_Complete the following_
(1) Reproduce, word for word, the passage of the forum thread about アレ starting at "I just came" and ending at "(http://imimatome.com/netyogonoimi/nau.html)".
(2) Which distinct usernames head posts in the forum thread about アレ?

_Page_
# アレ



## Lisa Wang

Hi everyone 

I just came across this sentence online and don't understand what it means:

あまり頻繁に使うとアレな気がしますので、ほどほどが良いかもしれません。
(http://imimatome.com/netyogonoimi/nau.html)

So, what exactly does アレな気がする mean?

Thanks in advance 

Lisa


----------



## Tonky

アレ is used when the writer believes he/she shares opinion/idea/info with the reader/listener.
Literally, it is "that", and it means "you know what I mean".
"If you use it too often, it would be like... you know, what I mean? So, probably better keep its use limited. (not over-use it)"
In this case, you can apply whatever adjective comes to your mind when you see/hear someone using certain slang term too often. (such as annoying, uneducated, childish, and so on.)

p.s.
I hear English natives say "you know THAT feel" too, although it is used differently and would not fit here.


----------



## YangMuye

Hi, Tonky, what's the different between
あの気がします。
and あれな気がします。

I'm curious about the different among あの、例の、例のあの and あれな.
よろしくおねがいします。


----------



## lrosa

For my part, I am familiar with あれ in expressions such as あれですね (similar to "you know what I mean"), but am surprised by the use of あれ*な*. I have also found Google examples of ”これ*な*気” and ”それ*な*気”, but can't understand why it's not simply こんな気/そんな気/あんな気, or perhaps こ(そ／あ)れ*みたいな*気 (in order to be grammatically correct). Is the usage of こ/そ/あれ*な* common?


----------



## Tonky

YangMuye said:


> あの気がします。


Hmm, where did you see this? Can you give some more context?
As for あの, 例の, 例のあの comparison, I've never thought of the difference before. Give me some time or wait for someone else's reply


----------



## Tonky

lrosa said:


> but am surprised by the use of あれ*な*.


It is a casual slang and forcing it to be a na-adjective to modify 気 here. I think this usage is still rather recent. I mean, I don't think my parents used this at all. I don't know why but I never hear こ/そ/あんな気 or みたいな気, as of yet. My guess is that アレ itself is considered an independent "new" word to mean differently from the original あれ, so it needs to be na-adjective to show the effect of what it should mean, just like when we use loandwords.


----------



## YangMuye

Tonky said:


> Hmm, where did you see this? Can you give some more context?
> As for あの, 例の, 例のあの comparison, I've never thought of the difference before. Give me some time or wait for someone else's reply


Sorry, I just picked an example randomly, without realizing it was not actually used.

But あのブツ and 例のブツ are often heard.


----------



## lrosa

Tonky said:


> I think this usage is still rather recent. [...] My guess is that アレ itself is considered an independent "new" word to mean differently from the original あれ, so it needs to be na-adjective to show the effect of what it should mean, just like when we use loandwords.



That's interesting to hear - thanks!


----------



## frequency

Haven't you ever heard アレなので？
You're going to give a presentation. But you want to make the presentation shorter.
あまり長くなってもアレなので、ほどほどが良いです。
You suggest that if your presentation is lengthy, you think it won't work well or be annoying. You want to avoid mentioning directly by using アレ. If I rewrite this one:　あまり長くなってもよくないので、ほどほどが良いです。

In this case as well, アレ is suggesting a negative effect by using なう too much. The writer says なう might be getting older. Using なう too much might lead your comment to sound old/uncool. And the writer avoids direct mention, making it obscure. 気がする？ is just 'I feel like', rather than declarative one アレなので.

_Given entries_
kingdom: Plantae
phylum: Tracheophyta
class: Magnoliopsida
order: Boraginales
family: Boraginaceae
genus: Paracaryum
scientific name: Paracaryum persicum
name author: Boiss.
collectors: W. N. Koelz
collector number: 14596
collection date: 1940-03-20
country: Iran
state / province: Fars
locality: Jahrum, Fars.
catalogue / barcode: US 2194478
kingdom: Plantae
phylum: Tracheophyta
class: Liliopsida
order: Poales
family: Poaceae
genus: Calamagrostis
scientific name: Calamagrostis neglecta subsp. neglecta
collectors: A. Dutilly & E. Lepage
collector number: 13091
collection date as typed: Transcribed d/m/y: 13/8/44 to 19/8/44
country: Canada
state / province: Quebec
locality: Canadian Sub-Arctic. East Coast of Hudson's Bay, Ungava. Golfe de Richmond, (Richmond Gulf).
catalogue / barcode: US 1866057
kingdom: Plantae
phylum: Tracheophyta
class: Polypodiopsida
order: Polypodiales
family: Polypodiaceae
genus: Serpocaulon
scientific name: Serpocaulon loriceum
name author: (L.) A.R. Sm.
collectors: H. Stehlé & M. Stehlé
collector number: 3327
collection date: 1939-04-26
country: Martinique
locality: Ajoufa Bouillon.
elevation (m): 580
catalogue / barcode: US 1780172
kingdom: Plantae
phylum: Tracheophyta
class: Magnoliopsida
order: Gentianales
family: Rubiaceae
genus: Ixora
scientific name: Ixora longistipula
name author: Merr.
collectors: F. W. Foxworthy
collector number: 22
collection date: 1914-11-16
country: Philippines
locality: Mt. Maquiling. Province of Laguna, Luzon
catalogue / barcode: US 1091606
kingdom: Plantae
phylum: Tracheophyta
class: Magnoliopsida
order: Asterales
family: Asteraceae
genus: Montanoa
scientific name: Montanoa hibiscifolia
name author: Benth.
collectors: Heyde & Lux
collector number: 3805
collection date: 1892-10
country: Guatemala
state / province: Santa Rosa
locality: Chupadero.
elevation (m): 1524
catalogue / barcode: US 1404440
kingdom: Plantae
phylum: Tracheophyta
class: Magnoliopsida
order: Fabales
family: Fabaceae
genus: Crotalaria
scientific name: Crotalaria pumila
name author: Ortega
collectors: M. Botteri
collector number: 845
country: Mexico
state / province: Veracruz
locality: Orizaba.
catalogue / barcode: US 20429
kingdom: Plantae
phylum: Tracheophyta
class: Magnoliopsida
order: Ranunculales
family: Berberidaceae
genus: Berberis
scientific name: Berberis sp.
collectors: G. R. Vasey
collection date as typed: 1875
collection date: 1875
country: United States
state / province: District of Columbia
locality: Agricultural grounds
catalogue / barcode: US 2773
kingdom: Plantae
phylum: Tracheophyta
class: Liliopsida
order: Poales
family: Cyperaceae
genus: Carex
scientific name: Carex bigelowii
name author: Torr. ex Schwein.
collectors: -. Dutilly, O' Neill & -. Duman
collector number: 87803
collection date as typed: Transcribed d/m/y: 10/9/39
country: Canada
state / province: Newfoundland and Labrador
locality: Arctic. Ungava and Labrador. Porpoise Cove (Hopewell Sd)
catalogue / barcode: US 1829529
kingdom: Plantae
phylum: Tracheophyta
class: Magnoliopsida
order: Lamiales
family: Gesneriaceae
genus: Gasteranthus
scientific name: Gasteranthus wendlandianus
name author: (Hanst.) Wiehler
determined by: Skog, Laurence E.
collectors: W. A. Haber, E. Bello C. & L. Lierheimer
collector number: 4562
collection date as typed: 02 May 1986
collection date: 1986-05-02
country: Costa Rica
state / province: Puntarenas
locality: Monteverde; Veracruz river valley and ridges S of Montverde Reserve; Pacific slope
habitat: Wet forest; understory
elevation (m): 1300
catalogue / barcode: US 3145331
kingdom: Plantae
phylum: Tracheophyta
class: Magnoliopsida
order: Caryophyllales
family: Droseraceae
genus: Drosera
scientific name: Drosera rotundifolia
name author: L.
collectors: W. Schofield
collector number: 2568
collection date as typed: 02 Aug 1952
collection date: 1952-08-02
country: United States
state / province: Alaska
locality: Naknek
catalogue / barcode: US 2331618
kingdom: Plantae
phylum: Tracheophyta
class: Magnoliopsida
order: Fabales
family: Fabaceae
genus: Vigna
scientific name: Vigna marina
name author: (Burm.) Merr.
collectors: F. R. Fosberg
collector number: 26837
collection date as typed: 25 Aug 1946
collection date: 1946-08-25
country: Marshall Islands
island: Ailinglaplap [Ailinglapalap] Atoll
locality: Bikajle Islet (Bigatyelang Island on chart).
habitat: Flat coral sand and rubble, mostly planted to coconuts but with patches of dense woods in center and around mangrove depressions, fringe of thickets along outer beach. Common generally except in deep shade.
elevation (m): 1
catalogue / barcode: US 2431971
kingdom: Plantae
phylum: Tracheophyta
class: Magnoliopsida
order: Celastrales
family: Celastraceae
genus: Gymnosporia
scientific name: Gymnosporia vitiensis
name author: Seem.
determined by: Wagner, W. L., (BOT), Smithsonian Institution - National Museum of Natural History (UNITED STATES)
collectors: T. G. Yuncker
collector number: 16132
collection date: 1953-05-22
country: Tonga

_Solutions to the problems_
(1)
I just came across this sentence online and don't understand what it means:

あまり頻繁に使うとアレな気がしますので、ほどほどが良いかもしれません。
(http://imimatome.com/netyogonoimi/nau.html)

(2) Lisa Wang, Tonky, YangMuye, lrosa, frequency